* **Task description**: Report each line of the entries that includes "dass" by copying it.

Saved data entries:
──────────────────────────────

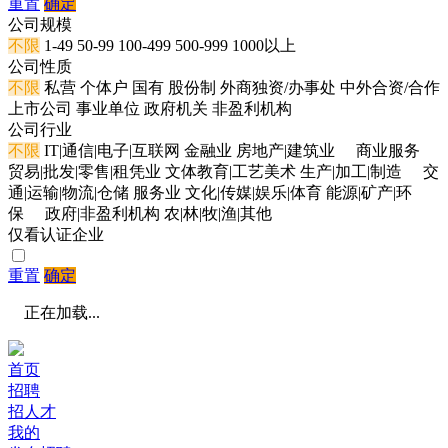
重置
确定
公司规模
不限
1-49
50-99
100-499
500-999
1000以上
公司性质
不限
私营
个体户
国有
股份制
外商独资/办事处
中外合资/合作
上市公司
事业单位
政府机关
非盈利机构
公司行业
不限
IT|通信|电子|互联网
金融业
房地产|建筑业
商业服务
贸易|批发|零售|租凭业
文体教育|工艺美术
生产|加工|制造
交
通|运输|物流|仓储
服务业
文化|传媒|娱乐|体育
能源|矿产|环
保
政府|非盈利机构
农|林|牧|渔|其他
仅看认证企业
重置
确定
正在加载...
首页
招聘
招人才
我的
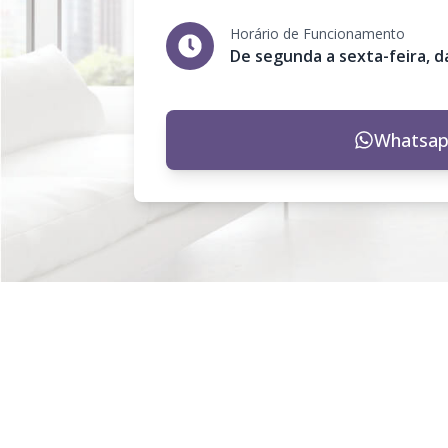
Horário de Funcionamento
De segunda a sexta-feira, da
Whatsa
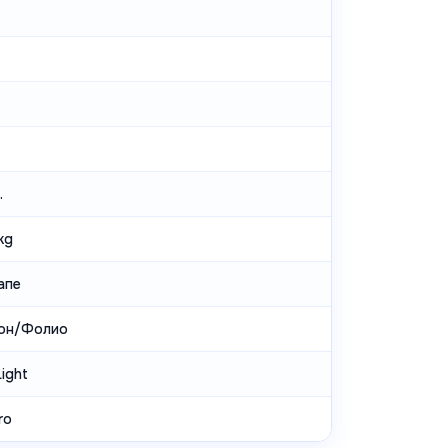
.
kg
апе
он/Фолио
ight
ro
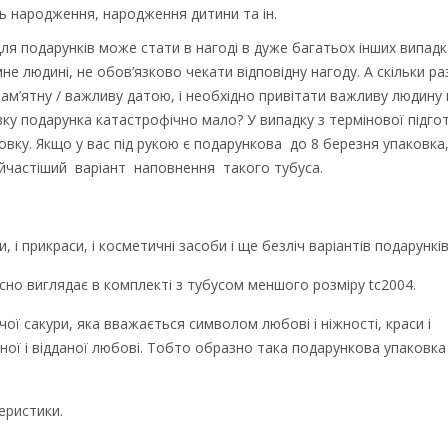
ень народження, народження дитини та ін.
ля подарунків може стати в нагоді в дуже багатьох інших випадка
 людині, не обов’язково чекати відповідну нагоду. А скільки ра
пам’ятну / важливу датою, і необхідно привітати важливу людину
товку подарунка катастрофічно мало? У випадку з термінової підг
овку. Якщо у вас під рукою є подарункова до 8 березня упаковка
айчастіший варіант наповнення такого тубуса.
и, і прикраси, і косметичні засоби і ще безліч варіантів подарунків
но виглядає в комплекті з тубусом меншого розміру tc2004.
ї сакури, яка вважається символом любові і ніжності, краси і
ної і відданої любові. Тобто образно така подарункова упаковка
еристики.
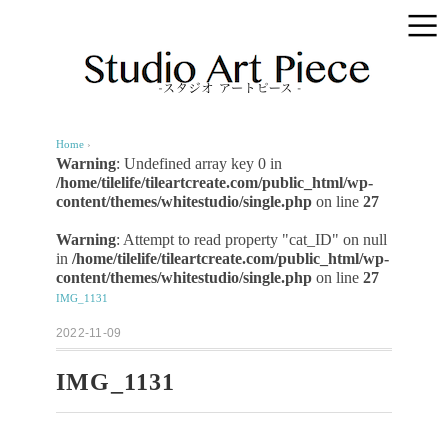
Home
›
Warning
: Undefined array key 0 in
/home/tilelife/tileartcreate.com/public_html/wp-
content/themes/whitestudio/single.php
on line
27
Warning
: Attempt to read property "cat_ID" on null
in
/home/tilelife/tileartcreate.com/public_html/wp-
content/themes/whitestudio/single.php
on line
27
IMG_1131
2022-11-09
IMG_1131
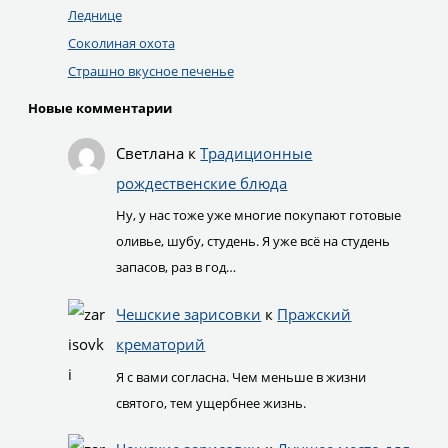
Леднице
Соколиная охота
Страшно вкусное печенье
Новые комментарии
Светлана
к
Традиционные
рождественские блюда
Ну, у нас тоже уже многие покупают готовые
оливье, шубу, студень. Я уже всё на студень
запасов, раз в год…
Чешские зарисовки
к
Пражский
крематорий
Я с вами согласна. Чем меньше в жизни
святого, тем ущербнее жизнь.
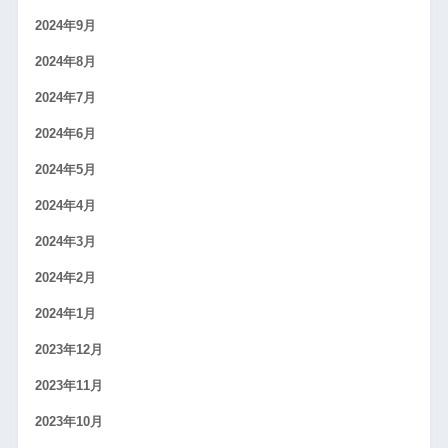
2024年9月
2024年8月
2024年7月
2024年6月
2024年5月
2024年4月
2024年3月
2024年2月
2024年1月
2023年12月
2023年11月
2023年10月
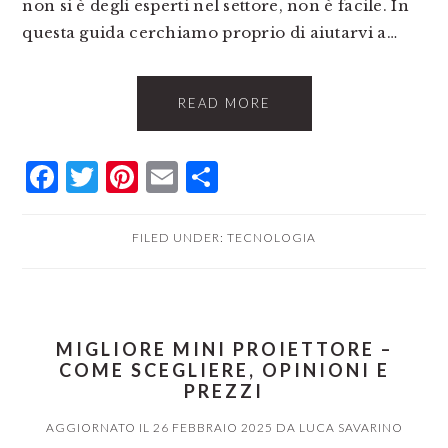
non si è degli esperti nel settore, non è facile. In
questa guida cerchiamo proprio di aiutarvi a…
READ MORE
Facebook
Twitter
Pinterest
Email
Condividi
FILED UNDER:
TECNOLOGIA
MIGLIORE MINI PROIETTORE –
COME SCEGLIERE, OPINIONI E
PREZZI
AGGIORNATO IL
26 FEBBRAIO 2025
DA
LUCA SAVARINO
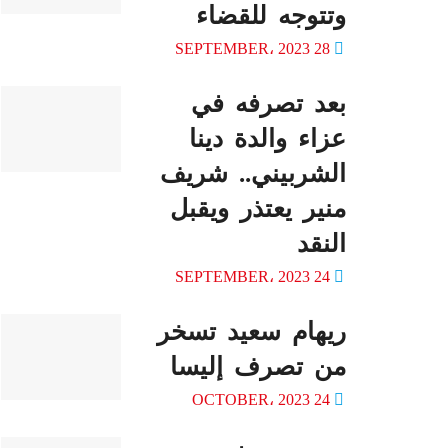
وتتوجه للقضاء
28 SEPTEMBER، 2023
بعد تصرفه في
عزاء والدة دينا
الشربيني.. شريف
منير يعتذر ويقبل
النقد
24 SEPTEMBER، 2023
ريهام سعيد تسخر
من تصرف إليسا
24 OCTOBER، 2023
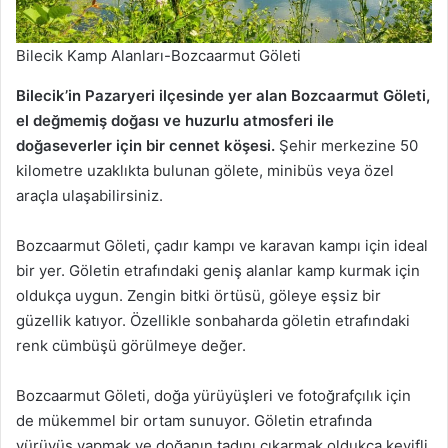
Bilecik Kamp Alanları-Bozcaarmut Göleti
Bilecik’in Pazaryeri ilçesinde yer alan Bozcaarmut Göleti,
el değmemiş doğası ve huzurlu atmosferi ile
doğaseverler için bir cennet köşesi.
Şehir merkezine 50
kilometre uzaklıkta bulunan gölete, minibüs veya özel
araçla ulaşabilirsiniz.
Bozcaarmut Göleti, çadır kampı ve karavan kampı için ideal
bir yer. Göletin etrafındaki geniş alanlar kamp kurmak için
oldukça uygun. Zengin bitki örtüsü, göleye eşsiz bir
güzellik katıyor. Özellikle sonbaharda göletin etrafındaki
renk cümbüşü görülmeye değer.
Bozcaarmut Göleti, doğa yürüyüşleri ve fotoğrafçılık için
de mükemmel bir ortam sunuyor. Göletin etrafında
yürüyüş yapmak ve doğanın tadını çıkarmak oldukça keyifli.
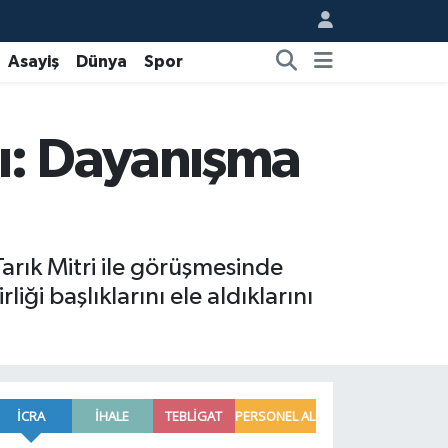
Asayiş
Dünya
Spor
ı: Dayanışma
rık Mitri ile görüşmesinde
liği başlıklarını ele aldıklarını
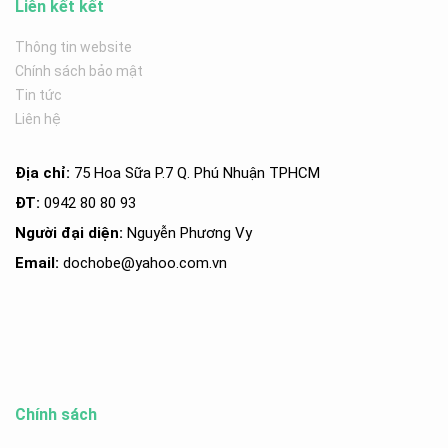
Liên kết kết
Thông tin website
Chính sách bảo mật
Tin tức
Liên hệ
Địa chỉ:
75 Hoa Sữa P.7 Q. Phú Nhuận TPHCM
ĐT:
0942 80 80 93
Người đại diện:
Nguyễn Phương Vy
Email:
dochobe
@yahoo.com.v
n
Chính sách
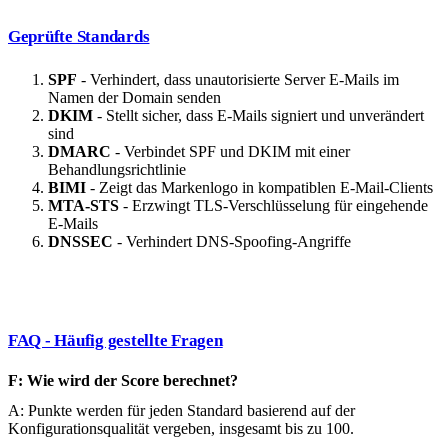
Geprüfte Standards
SPF
- Verhindert, dass unautorisierte Server E-Mails im
Namen der Domain senden
DKIM
- Stellt sicher, dass E-Mails signiert und unverändert
sind
DMARC
- Verbindet SPF und DKIM mit einer
Behandlungsrichtlinie
BIMI
- Zeigt das Markenlogo in kompatiblen E-Mail-Clients
MTA-STS
- Erzwingt TLS-Verschlüsselung für eingehende
E-Mails
DNSSEC
- Verhindert DNS-Spoofing-Angriffe
FAQ - Häufig gestellte Fragen
F: Wie wird der Score berechnet?
A: Punkte werden für jeden Standard basierend auf der
Konfigurationsqualität vergeben, insgesamt bis zu 100.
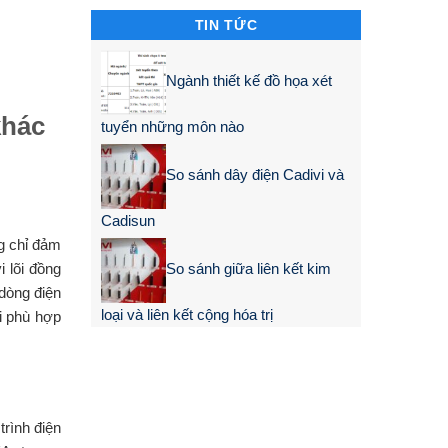
TIN TỨC
Ngành thiết kế đồ họa xét
khác
tuyển những môn nào
So sánh dây điện Cadivi và
Cadisun
ng chỉ đảm
i lõi đồng
So sánh giữa liên kết kim
dòng điện
loại và liên kết cộng hóa trị
vi phù hợp
trình điện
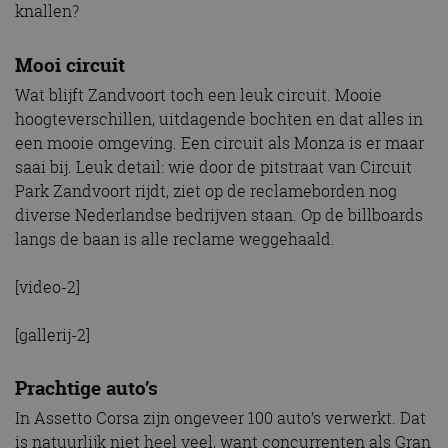
knallen?
Mooi circuit
Wat blijft Zandvoort toch een leuk circuit. Mooie
hoogteverschillen, uitdagende bochten en dat alles in
een mooie omgeving. Een circuit als Monza is er maar
saai bij. Leuk detail: wie door de pitstraat van Circuit
Park Zandvoort rijdt, ziet op de reclameborden nog
diverse Nederlandse bedrijven staan. Op de billboards
langs de baan is alle reclame weggehaald.
[video-2]
[gallerij-2]
Prachtige auto’s
In Assetto Corsa zijn ongeveer 100 auto’s verwerkt. Dat
is natuurlijk niet heel veel, want concurrenten als Gran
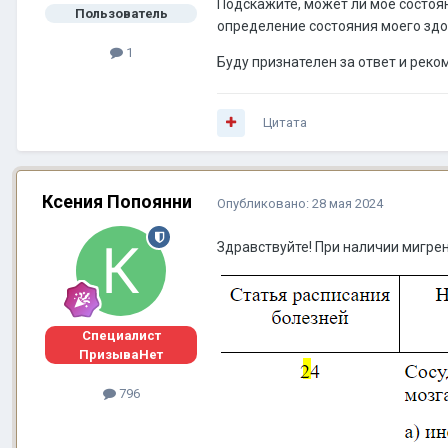
Подскажите, может ли моё состоя
Пользователь
определение состояния моего здо
1
Буду признателен за ответ и рек
Цитата
Ксения Попоянни
Опубликовано:
28 мая 2024
Здравствуйте! При наличии мигрен
Специалист
ПризываНет
796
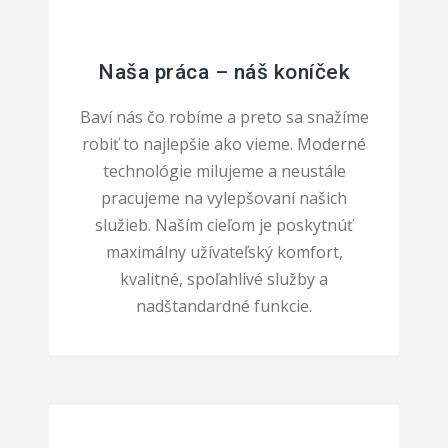
Naša práca – náš koníček
Baví nás čo robíme a preto sa snažíme
robiť to najlepšie ako vieme. Moderné
technológie milujeme a neustále
pracujeme na vylepšovaní našich
služieb. Naším cieľom je poskytnúť
maximálny užívateľský komfort,
kvalitné, spoľahlivé služby a
nadštandardné funkcie.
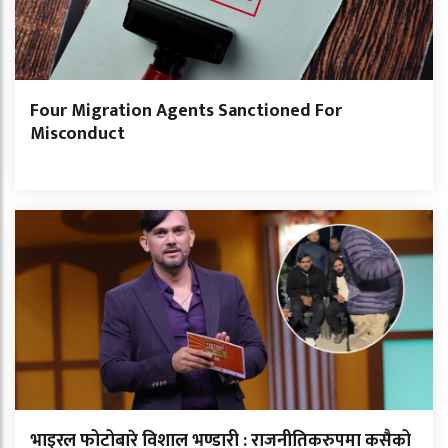
Four Migration Agents Sanctioned For
Misconduct
भाइरल फोटोबारे विशाल भण्डारी : राजनीतिकरुपमा कसैको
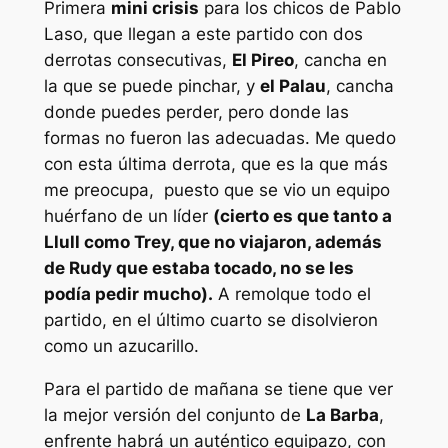
Primera
mini crisis
para los chicos de Pablo
Laso, que llegan a este partido con dos
derrotas consecutivas,
El Pireo
, cancha en
la que se puede pinchar, y
el Palau
, cancha
donde puedes perder, pero donde las
formas no fueron las adecuadas. Me quedo
con esta última derrota, que es la que más
me preocupa, puesto que se vio un equipo
huérfano de un líder
(cierto es que tanto a
Llull como Trey, que no viajaron, además
de Rudy que estaba tocado, no se les
podía pedir mucho).
A remolque todo el
partido, en el último cuarto se disolvieron
como un azucarillo.
Para el partido de mañana se tiene que ver
la mejor versión del conjunto de
La Barba
,
enfrente habrá un auténtico equipazo, con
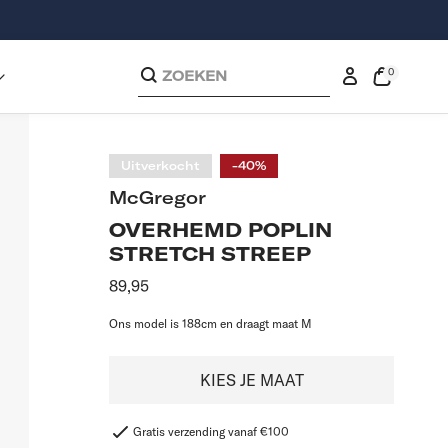
0
ZOEKEN
0
exemplaren
Inloggen
Open
de
kassakoop
Uitverkocht
-40%
McGregor
OVERHEMD POPLIN
STRETCH STREEP
Aanbevolen
89,95
prijs
Ons model is 188cm en draagt maat M
KIES JE MAAT
Gratis verzending vanaf €100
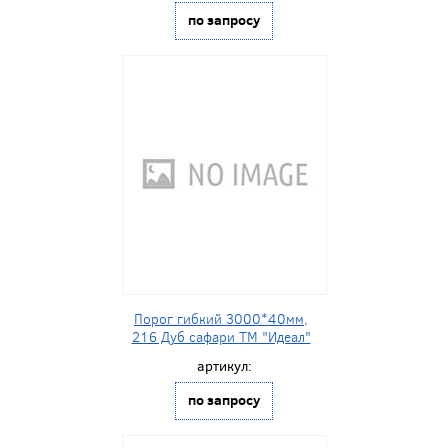
по запросу
Порог гибкий 3000*40мм,
216 Дуб сафари ТМ "Идеал"
артикул:
по запросу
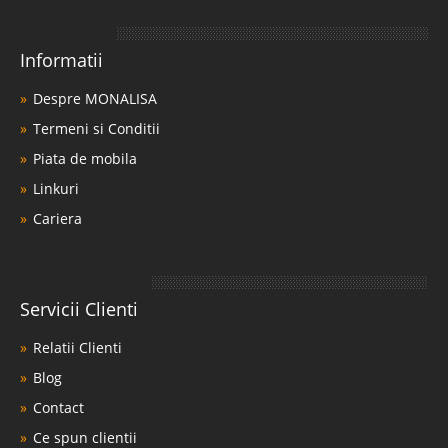
Informatii
Despre MONALISA
Termeni si Conditii
Piata de mobila
Linkuri
Cariera
Servicii Clienti
Relatii Clienti
Blog
Contact
Ce spun clientii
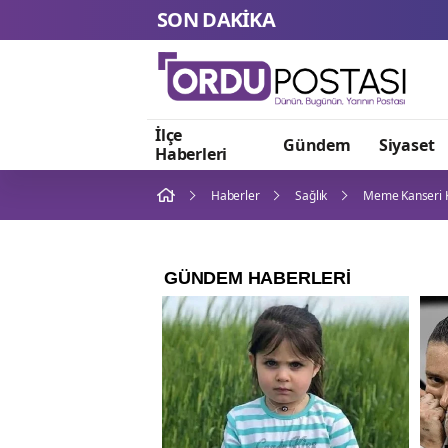
SON DAKİKA
İlçe
Gündem
Siyaset
Haberleri
Haberler
Sağlık
Meme Kanseri Kiş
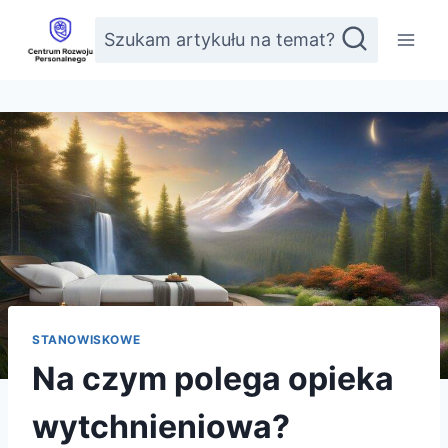
Przejdź
Szukam artykułu na temat?
do
treści
STANOWISKOWE
Na czym polega opieka
wytchnieniowa?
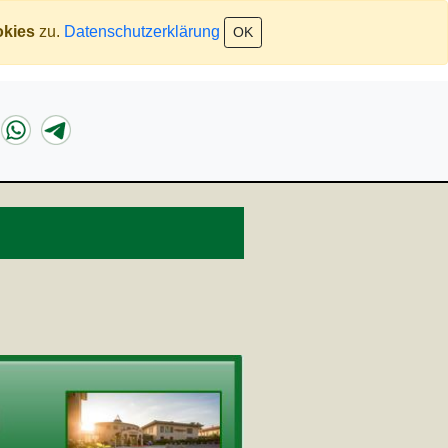
kies
zu.
Datenschutzerklärung
OK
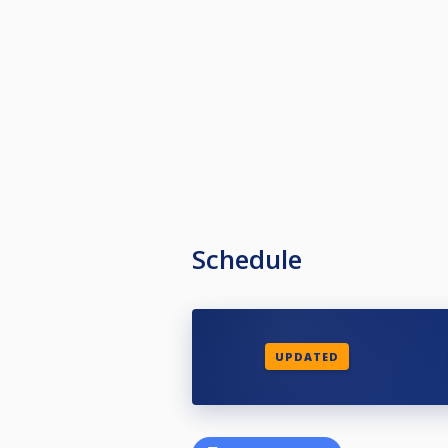
PARTIDOS CON TIEMPO: Se jugarán 
punteo, se pondrá en marcha el rel
árbitro necesite algo excepcional.
Excepción: cada jugador puede soli
prórroga debe solicitarse antes d
En caso de empate entre jugadores 
1º puntos obtenidos en los 4 mejo
2º Partidos ganados en todos los t
3º Diferencia de partidas ganadas 
4º Partidos entre los jugadores im
Schedule
UPDATED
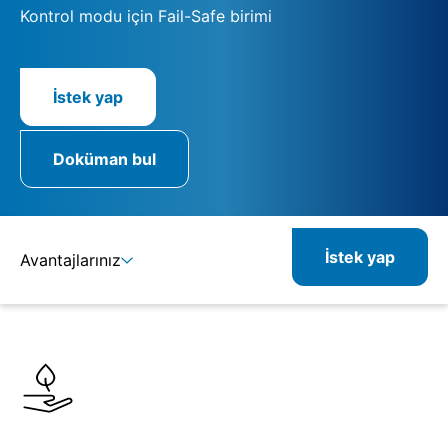
Kontrol modu için Fail-Safe birimi
İstek yap
Doküman bul
İstek yap
Avantajlarınız
Ayrıntılar
Spesifikasyonlar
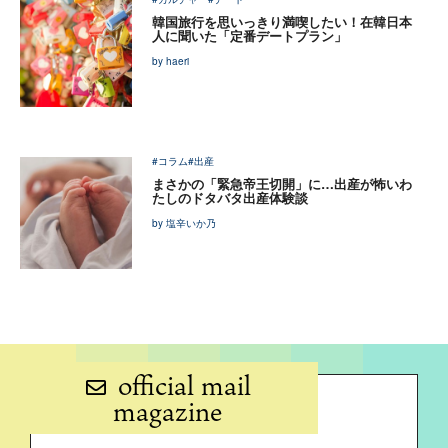
韓国旅行を思いっきり満喫したい！在韓日本
人に聞いた「定番デートプラン」
by haeri
#コラム
#出産
まさかの「緊急帝王切開」に…出産が怖いわ
たしのドタバタ出産体験談
by 塩辛いか乃
official mail
magazine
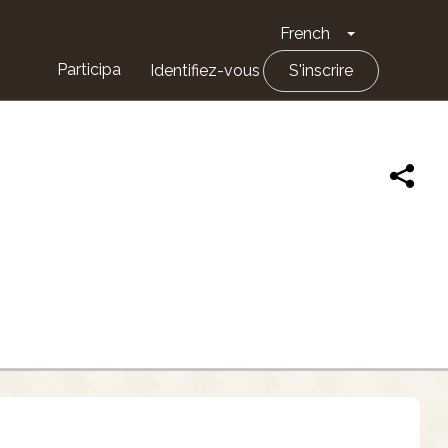
French
Toggle Drop
Participa
Identifiez-vous
S'inscrire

──────────────────────────────

* **Reply**:
- Verhindert, dass unautorisierte Server E-Mails im
- Stellt sicher, dass E-Mails signiert und unverändert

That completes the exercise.